I recommend that you should at least be aware that if you do not do this de-coupling (and in MVC web apps I personally almost never have) then your UI layer will have two semantic domains inside it. It's a trade-off, but a sufficiently small one that I would usually come down in favour of which side has fewer total lines of code.

DistributedMethodCallError: The belief that calling across a network is better than calling within a process

Distributed Method Call Error
The belief that methods and functions communicating across a network is somehow better than communicating within a single process on a single machine.

Process this error by politely throwing a verbal exception, inquiring as to what, exactly, is better. And then explain how the answers you're getting back are the wrong answers.

Here are templates for the three main areas on why a distributed architecture does not make X better:

If X is one of: Response
Separation of Concerns, Coupling, Cohesion or similar But X is not primarily about deployment scenarios, so distributing your deployment does not improve X.
Reliability, Performance, Robustness or similar But as you'll know from the Fallacies of Distributed Computing, if not from bitter experience, distributed computing makes things harder not better.
Deployability, continuous deployment or integration But deploying to multiple hosts is harder, not easier, than deploying to a single host.

Yes, there are problems for which distributed computing appear to be part of a solution. Redundancy as a reliability tactic appears to push you to distributed computing. So does horizontal scaling as a performance or capacity tactic. But these things are done extremely well at the infrastructure level by a black box: a load balancer. Notice that load balancing does not force a decision on whether each instance of your application-or-service is deployed entirely on a single box or is distributed.

So if you think that microservices or any other form of distributed deployment address issues such as dependency management, coupling, cohesion, continuous deployment, avoiding domino failure, then may I put it to you that you have confused, not separated, your concerns. In 4+1 terms, you may be confounding your physical and process models (i.e. the runtime models) with your logical & development ('coding-time') models. As Simon Brown pithily put it, "if you can't build a structured monolith, what makes you think microservices are the answer?".

» Supplied information
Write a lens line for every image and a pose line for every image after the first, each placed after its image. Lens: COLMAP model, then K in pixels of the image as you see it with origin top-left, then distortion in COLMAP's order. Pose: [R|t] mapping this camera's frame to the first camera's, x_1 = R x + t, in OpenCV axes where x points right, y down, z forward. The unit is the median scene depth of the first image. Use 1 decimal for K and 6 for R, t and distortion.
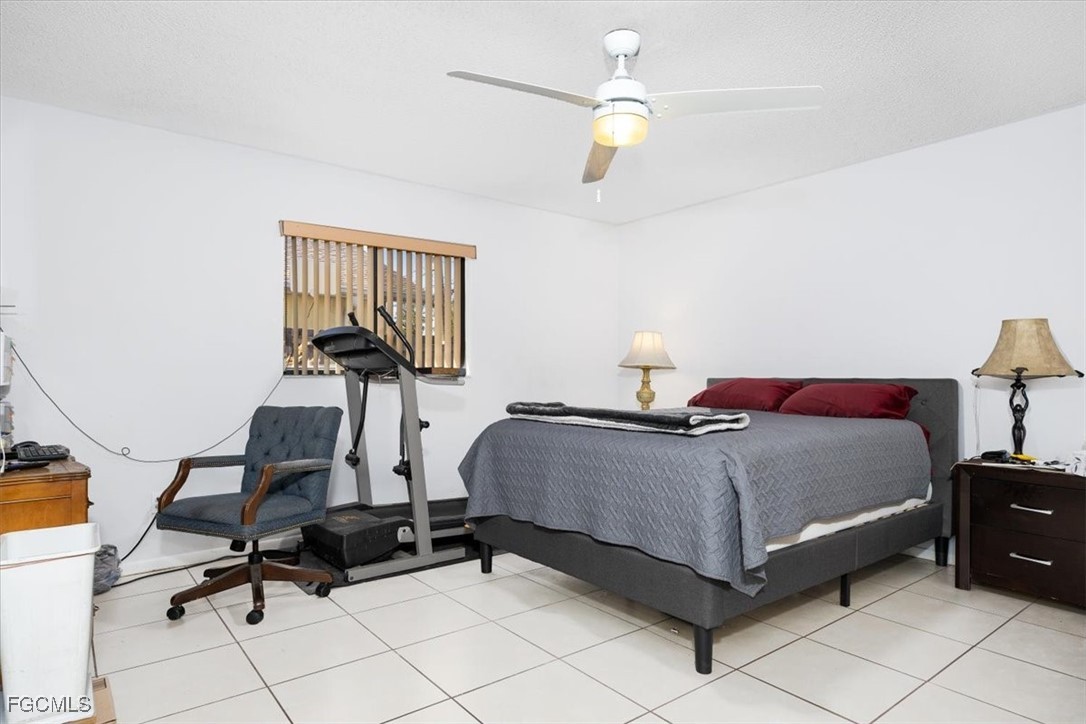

» What this exercise asks
a) Answer these questions from the text on distributed method calls, marking each answer as its question is marked:
(i) What black box does the text say performs redundancy and horizontal scaling extremely well at the infrastructure level?
(ii) Who is quoted asking what makes you think microservices are the answer?
(iii) How does the text say deploying to multiple hosts compares with deploying to a single host?
b) Render this sentence from the text on distributed method calls in French: "Redundancy as a reliability tactic appears to push you to distributed computing."
c) Extend the text on distributed method calls, picking up from its final sentence.
The data that appears along with the text bears no relation to it.

» Responses to the exercise
a)
(i) A load balancer.
(ii) Simon Brown.
(iii) It is harder, not easier.

b) La redondance en tant que tactique de fiabilité semble vous pousser vers l'informatique distribuée.

c)
PS

Yesterday I read a blog about 'Monolithic' architecture which said – with pictures and everything – that if your problem is how to carry on coding effectively (add new features, fix bugs, resolve technical debt etc) as the size and complexity of the code base increases, then the solution is a distributed deployment architecture with synchronous calls over http using xml or json.

I could weep. You manage your codebase by managing your codebase! Not by making your runtime deployment and threading models 50 times more complicated. This is what I mean by confounding the logical & development models with the process & deployment models.

PPS

If you're not familiar with the 4+1 architecture views: The

  1. Logical view describes your classes' behaviour and relationships; the
  2. Development view describes how software is organised and subdivided into e.g. modules, components, layers, and how they are turned into deployable artefacts; the
  3. Process view describes what threading and processes and distributed communications you use and the
  4. Physical view (though I'd rather call it the Deployment view) describes what machines run what code on the running system

The '+1' is the use cases, or user stories.

When I first saw 4+1 I only really 'got' the logical view. As years passed, I realised that this reflected a lack of experience on my part. When you first do distributed or asynchronous computing, you begin to see why you'd want a process view and a physical (or deployment) view.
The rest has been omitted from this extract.